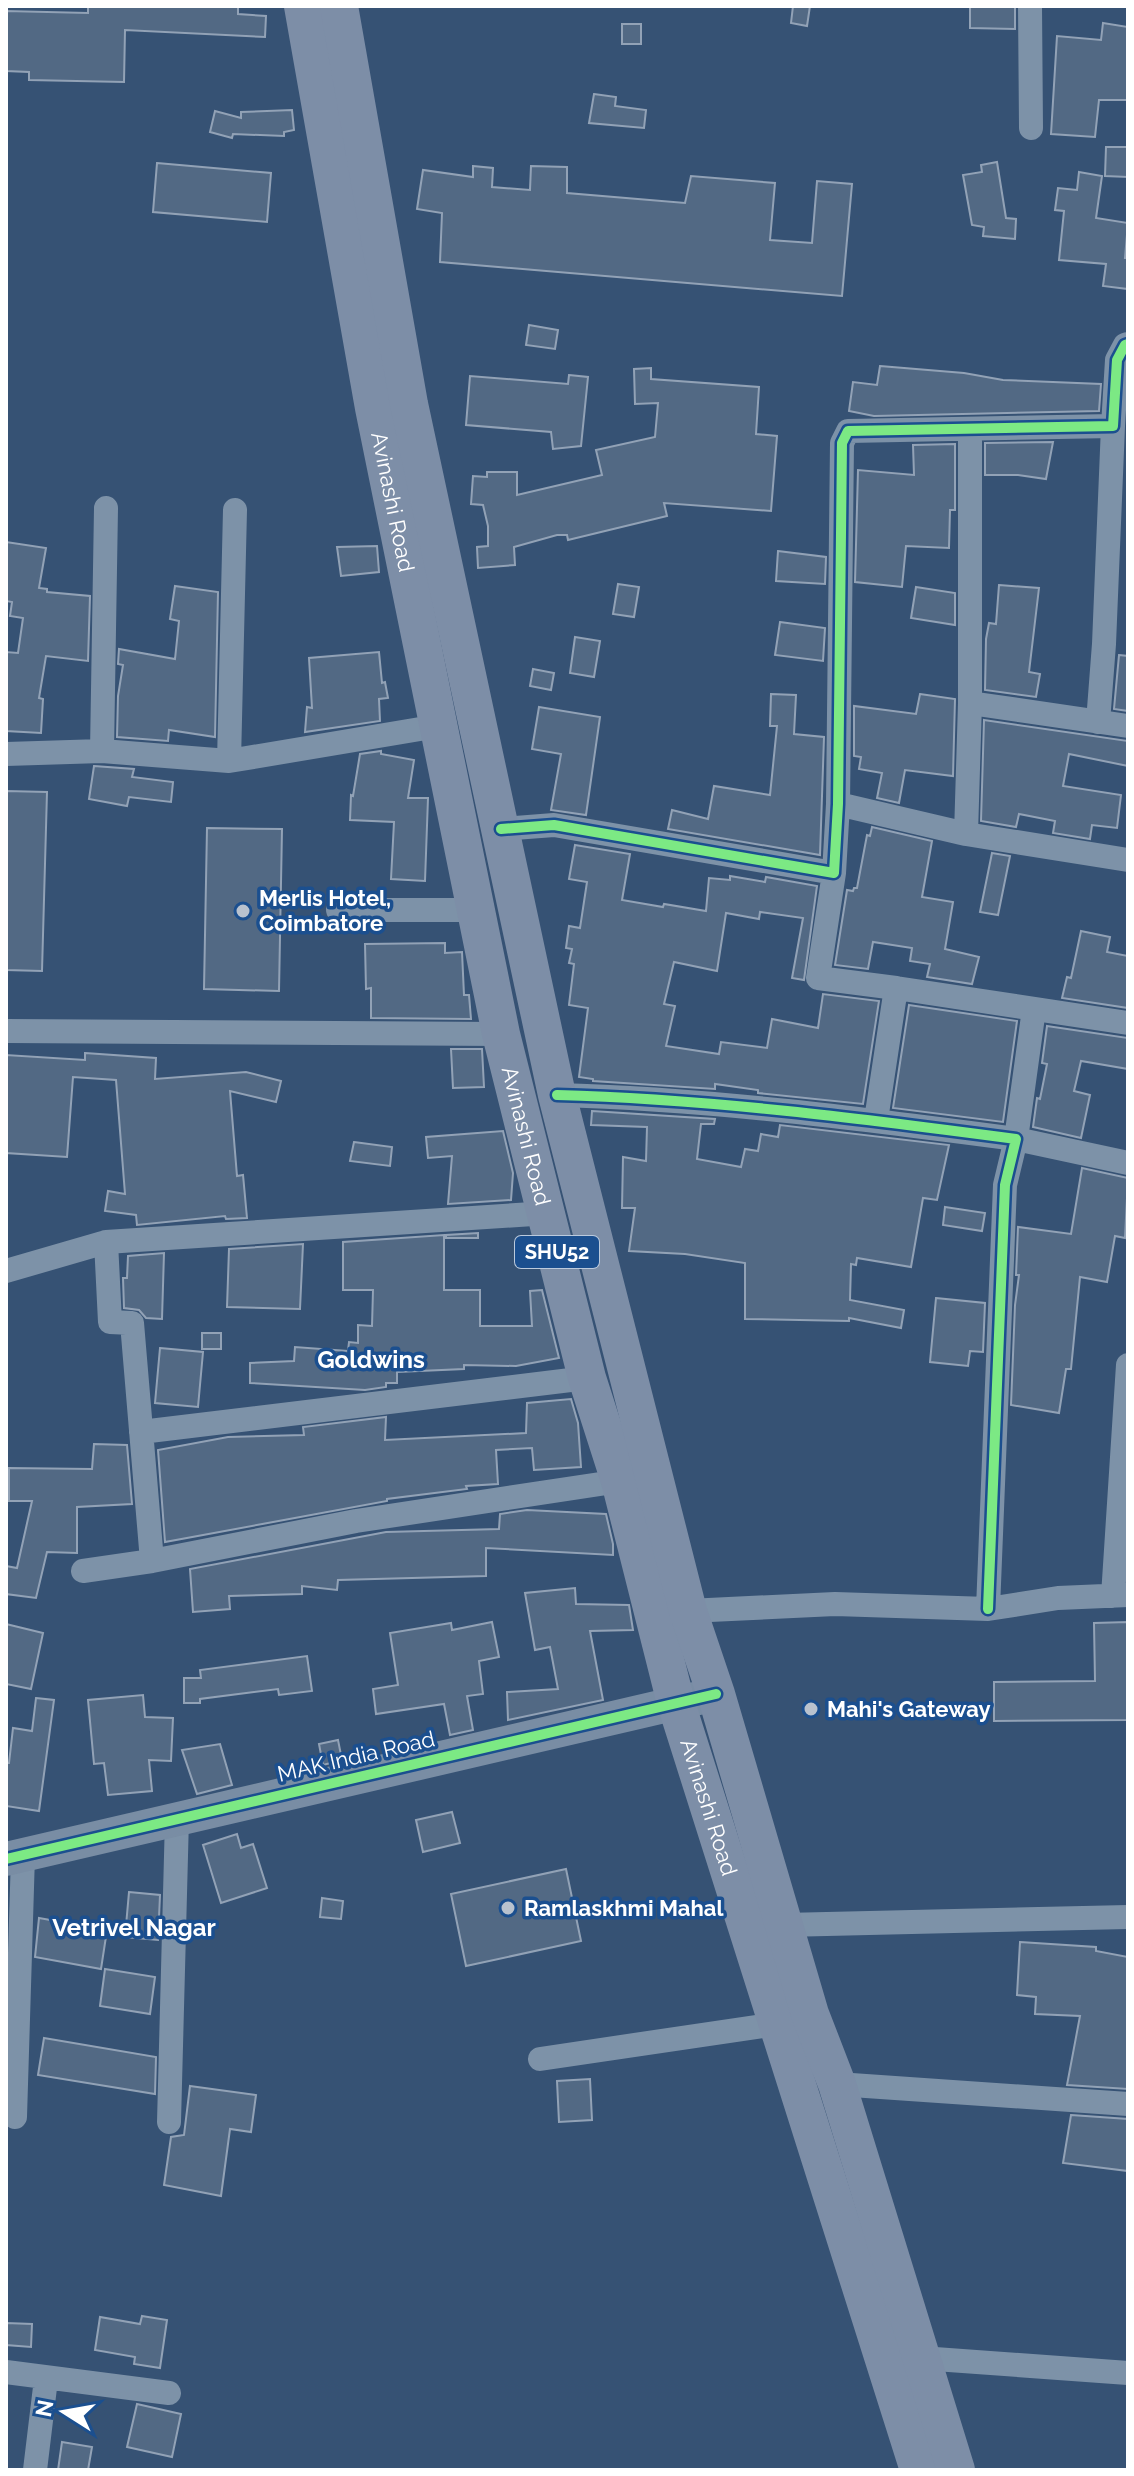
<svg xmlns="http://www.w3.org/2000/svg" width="1134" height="2476" viewBox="0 0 1134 2476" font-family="Raleway,sans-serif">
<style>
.building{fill:#526984;stroke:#92a2b6;stroke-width:2}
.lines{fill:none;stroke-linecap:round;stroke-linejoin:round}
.street{stroke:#7d92a8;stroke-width:24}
.secondary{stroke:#798da4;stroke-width:34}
.primary{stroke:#7d8ea7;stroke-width:38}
.cycleway-casing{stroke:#1b4f8f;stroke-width:15}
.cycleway{stroke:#7ce984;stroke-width:10}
.poi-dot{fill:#b9c2ce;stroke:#1b4f8f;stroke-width:3}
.labels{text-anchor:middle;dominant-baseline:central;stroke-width:7;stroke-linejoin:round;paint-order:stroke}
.shield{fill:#1b4f8f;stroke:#bbcadd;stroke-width:2}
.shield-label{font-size:20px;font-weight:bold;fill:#fff}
.street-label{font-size:22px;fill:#fff;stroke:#1b4f8f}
.poi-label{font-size:22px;font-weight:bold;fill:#fff;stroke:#1b4f8f;text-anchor:start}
.neighbourhood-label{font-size:24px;font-weight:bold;fill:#fff;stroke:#1b4f8f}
</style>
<rect width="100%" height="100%" fill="#365274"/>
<path class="building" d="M88 6H238V14L266 16 265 37 125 30 124 82 29 80V72L6 71V11L88 13Z
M793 6H810L807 26 791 23Z
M970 6H1015V29L970 28Z
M1103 23 1128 27V100H1099L1095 137 1051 134 1057 36 1101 40Z
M622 24H641V44H622Z
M594 94 616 97 615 106 646 110 644 128 589 123Z
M292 110 294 130 284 132V136L233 134 232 138 210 132 215 111 241 118V112Z
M1106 147H1128V177L1105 176Z
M997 162 1006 218 1016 219 1015 239 983 236 984 227 972 225 963 175 982 172 981 165Z
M157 163 271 173 267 222 153 212Z
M473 166 493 168 492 187 530 190 531 166 567 167V193L685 203 691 176 775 183 770 240 812 243 817 181 852 184 842 296 440 262 442 213 417 209 423 170 473 177Z
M1079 172 1102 176 1096 218 1128 223 1125 258H1128V289L1103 286 1106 264 1059 260 1064 211 1055 210 1058 188 1077 190Z
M529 325 558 330 555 349 526 345Z
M880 366 964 373 1003 380 1101 384 1099 411 874 416 849 411 853 382 877 385Z
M651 368V379L759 387 756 434 777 436 771 511 664 503 667 516 568 540 567 535H557L514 547 515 565 478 568 477 547 488 546V526L483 505 471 504 473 476 487 477V472H517V495L602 475 596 450 655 437 658 403 635 404 634 369Z
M569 375 588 377 581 446 553 449 551 432 466 425 470 376 568 384Z
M1053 442 1046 479 1018 475H985V443Z
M955 444V510H950L949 548 906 546 902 587 855 582 858 470 914 475 913 445Z
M6 542 46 548 39 588 47 589V592L90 596 88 661 46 656 39 698 43 699 41 733 6 731V652L18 653 23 618 10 616 12 602 6 601Z
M377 546 379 572 341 576 337 547Z
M778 551 826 557 825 584 776 581Z
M618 584 639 587 634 617 613 614Z
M999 585 1039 588 1029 672 1040 674 1036 697 985 690 986 639 989 623 996 624Z
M175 586 218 592 215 737 169 730 168 741 117 737 118 696 123 665 118 664 119 649 175 659 179 621 170 619Z
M916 587 955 593V625L911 618Z
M780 622 825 628 823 661 775 655Z
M575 637 600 641 594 677 570 673Z
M379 652 382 683 385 682 388 698 379 699 380 721 305 732 307 707 312 708 309 658Z
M1119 655 1128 656V711L1114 709Z
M533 669 554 673 551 690 530 686Z
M771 694 796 695 794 734 824 737 820 855 668 829 672 810 708 819 714 786 770 795 777 726H770Z
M920 694 955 699 953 776 905 770 899 803 877 798 882 773 859 769 861 757 854 756V706L916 714Z
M539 707 600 717 586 815 551 810 561 754 532 749Z
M984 720 1128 741V766L1069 754 1063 786 1121 795 1117 828 1092 825 1090 839 1053 833 1055 821 1019 814 1016 827 981 821Z
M381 751V754L414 760 408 798H428L425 881 391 879 394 822 350 820 351 795 353 796 360 754Z
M94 766 134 769 132 777 173 782 171 802 129 797 127 806 89 799Z
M6 791 47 792 42 971 6 970Z
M872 827 932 841 922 897 953 902 945 949 979 957 972 984 927 977 930 964 910 961 912 948 873 942 868 969 835 965 847 890 853 891 854 888H857L867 835 870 836Z
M207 828 282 829 279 991 204 989Z
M575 845 630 854 622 900 663 907 664 904 706 911 709 878 730 880V876L765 882 766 877 817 886 804 980 792 978 803 918 760 912 759 919 726 913 717 971 674 962 664 1004 675 1006 666 1046 719 1054 721 1042 767 1048 772 1019 818 1028 823 994 879 1001 863 1104 758 1093V1090L715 1084V1089L593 1081V1079L579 1077 588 1008 569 1005 574 964 569 963 572 949 566 948 569 926 580 928 587 882 569 879Z
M992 853 1010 856 998 915 980 912Z
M1081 931 1110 937 1107 952 1128 956V1008L1062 998 1067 977 1071 978Z
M445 943V953L462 952 464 995H469L471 1019 371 1018V988L366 989 365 944Z
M909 1005 1017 1021 1003 1122 893 1108Z
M1047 1026 1128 1038V1069L1081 1061 1074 1091 1090 1095 1081 1138 1033 1127 1037 1098 1040 1099 1047 1064 1042 1063Z
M451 1049H482L484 1087 453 1088Z
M85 1053 156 1058 155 1079 246 1072 281 1081 276 1102 230 1091 237 1176 243 1175 247 1218 226 1219 225 1216 137 1225 136 1215 105 1211 108 1191 125 1194 116 1080 73 1077 67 1157 6 1153V1055L85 1060Z
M592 1111 715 1119 714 1124H701L697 1159 741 1167 745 1149 758 1151 761 1134 778 1137 780 1125 949 1145 937 1200 923 1198 911 1267 857 1258 856 1265 851 1264 850 1300 904 1310 901 1328 849 1318V1321L745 1319V1263L685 1254 629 1251 635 1208H622L623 1157 646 1161 647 1127 591 1125Z
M503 1131 513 1173 511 1200 448 1204 452 1156 428 1158 426 1137Z
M354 1142 392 1147 390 1166 350 1161Z
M1082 1168 1128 1178 1125 1238 1115 1236 1107 1282 1080 1277 1071 1369H1066L1059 1413 1011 1405 1015 1305 1019 1275H1016L1018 1227 1071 1234Z
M945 1207 985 1213 982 1231 943 1225Z
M478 1233V1238H446V1235Z
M444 1235V1290H480V1326H532L530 1291 542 1290 559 1358 516 1366 464 1365V1369L397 1372V1383H386V1387L365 1390 250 1383V1363L294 1361 295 1347 348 1351 349 1342 358 1343V1325L372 1326 373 1290H343V1242Z
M303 1244 300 1309 227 1307 229 1249Z
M164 1253 162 1319 146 1318 139 1310 124 1308 123 1278H127L128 1256Z
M936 1298 985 1303 983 1352 970 1351 968 1366 930 1362Z
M202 1333H221V1349H202Z
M160 1348 203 1352 198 1407 155 1403Z
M571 1399 578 1423 581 1467 534 1470 532 1448 496 1450 498 1484 466 1486 467 1489 387 1499V1501L165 1542 158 1450 228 1437 304 1435 303 1427 386 1417 385 1440 526 1433 527 1403Z
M94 1444 127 1445 132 1504 77 1507V1553L47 1552 36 1598 6 1594V1566L17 1568 32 1501H9V1468L92 1469Z
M527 1510 606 1514 613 1544V1555L486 1548V1576L338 1580 337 1590 302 1586V1594L229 1596 230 1609 193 1612 190 1569 386 1532 499 1529 500 1514Z
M575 1588 576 1604 629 1605 633 1630 590 1631 603 1700 508 1720 507 1692 558 1689 550 1647 535 1650 525 1593Z
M492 1622 499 1657 479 1661 483 1694 467 1696 473 1730 450 1735 444 1704 376 1714 373 1689 398 1685 390 1633 451 1623 452 1630Z
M1128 1622V1720L994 1721V1682L1095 1681 1094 1623Z
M6 1624 43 1633 31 1689 6 1684Z
M307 1656 312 1691 279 1695 278 1689 200 1699V1703H184V1678H201L200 1670Z
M143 1695 145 1717 173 1718 171 1761 149 1760 152 1791 108 1795 104 1763 94 1764 88 1700Z
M36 1698 54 1700 39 1811 6 1806V1763H9L13 1728 32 1731Z
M338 1740 342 1760 323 1765 319 1744Z
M220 1744 232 1785 197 1794 182 1750Z
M452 1812 460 1843 423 1852 416 1820Z
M237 1834 241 1848 253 1844 267 1888 221 1903 203 1845Z
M566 1869 581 1941 466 1966 451 1894Z
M129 1892 160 1895 158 1940 125 1937Z
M322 1898 343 1901 341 1919 320 1917Z
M39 1918 107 1930 101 1969 35 1957Z
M1020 1942 1096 1947V1951L1128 1957V2089L1067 2085 1080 2016 1035 2014 1036 1997 1017 1995Z
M105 1969 155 1977 150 2014 100 2006Z
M44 2038 156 2057 155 2094 38 2075Z
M590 2079 592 2120 559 2122 557 2081Z
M190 2086 256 2095 251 2132 230 2129 221 2196 164 2185 171 2137 184 2135Z
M1071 2115 1128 2119V2171L1063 2163Z
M142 2316 167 2320 160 2368 134 2364 135 2357 95 2350 100 2317 140 2324Z
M6 2323 32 2324 31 2347 6 2345Z
M137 2404 181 2414 172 2457 127 2447Z
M62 2442 92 2447 88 2470H58Z"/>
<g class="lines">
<path class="street" d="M1030 6 1031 128
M970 703 1128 726
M1098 722 1104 644 1113 426
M102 751 106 508
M6 754 102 751 229 761 438 726
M229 761 235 510
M838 804 966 834 1128 860
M501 829 554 825 834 873 838 804 842 443 848 431 1113 426 1117 360 1125 345 1128 344
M966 834 970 703V429
M834 873 818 978 896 988
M338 910H476
M1034 1009 1016 1139 1128 1163
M6 1031 501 1034
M557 1095C711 1099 864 1119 1016 1139L1005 1185 988 1609
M876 1120 896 988 1128 1023
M106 1242 110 1322 132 1323 152 1561
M6 1271 106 1242 548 1213
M141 1432 587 1378
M83 1571 152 1561 356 1521 620 1481
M1113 1596 1128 1365
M688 1611 835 1604 988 1609 1058 1598 1128 1595
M784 1925 1128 1917
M540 2059 776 2024
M837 2084 1128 2104
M15 2117 23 1855
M169 2122 177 1818
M921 2358 1128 2373
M6 2372 169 2393
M35 2470 46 2379"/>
<path class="secondary" d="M6 1859 716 1694"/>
<g class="primary">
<path id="s1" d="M303 6 374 408 501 1034 587 1378 620 1481 676 1703 919 2470"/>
<path d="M339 6 409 404 557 1095 688 1611 716 1694 810 2014 837 2084 956 2470"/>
</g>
<defs>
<path id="cycleway" d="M501 829 554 825 834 873 838 804 842 443 848 431 1113 426 1117 360 1125 345 1128 344
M557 1095C711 1099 864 1119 1016 1139L1005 1185 988 1609
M6 1859 716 1694"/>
</defs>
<use href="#cycleway" class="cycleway-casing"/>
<use href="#cycleway" class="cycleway"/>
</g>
<g class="poi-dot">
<circle cx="243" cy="911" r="8"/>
<circle cx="811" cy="1709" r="8"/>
<circle cx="508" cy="1908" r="8"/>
</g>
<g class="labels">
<rect class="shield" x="515" y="1236" width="84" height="32" rx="6"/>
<g class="shield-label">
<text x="557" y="1252">SHU52</text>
</g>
<g class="street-label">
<text stroke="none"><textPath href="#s1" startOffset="504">Avinashi Road</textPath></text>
<text stroke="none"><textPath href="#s1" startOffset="1152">Avinashi Road</textPath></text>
<text transform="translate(356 1756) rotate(-13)">MAK India Road</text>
<text stroke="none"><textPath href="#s1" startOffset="1848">Avinashi Road</textPath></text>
</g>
<g class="poi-label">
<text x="259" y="898">Merlis Hotel,<tspan x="259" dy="25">Coimbatore</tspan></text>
<text x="827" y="1709">Mahi's Gateway</text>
<text x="524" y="1908">Ramlaskhmi Mahal</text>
</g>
<g class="neighbourhood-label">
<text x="371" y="1359">Goldwins</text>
<text x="134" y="1927">Vetrivel Nagar</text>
</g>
</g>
<rect width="1134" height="2476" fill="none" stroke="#ffffff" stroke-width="16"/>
<g transform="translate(64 2412) rotate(281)" stroke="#1b4f8f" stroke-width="6" paint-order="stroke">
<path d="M0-6L14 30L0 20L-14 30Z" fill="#ffffff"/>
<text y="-12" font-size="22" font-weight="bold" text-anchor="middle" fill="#ffffff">N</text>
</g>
</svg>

## Exercise requirements
Scanning the data above, copy out every line where "lines" is found.

## The completed task
.lines{fill:none;stroke-linecap:round;stroke-linejoin:round}
<g class="lines">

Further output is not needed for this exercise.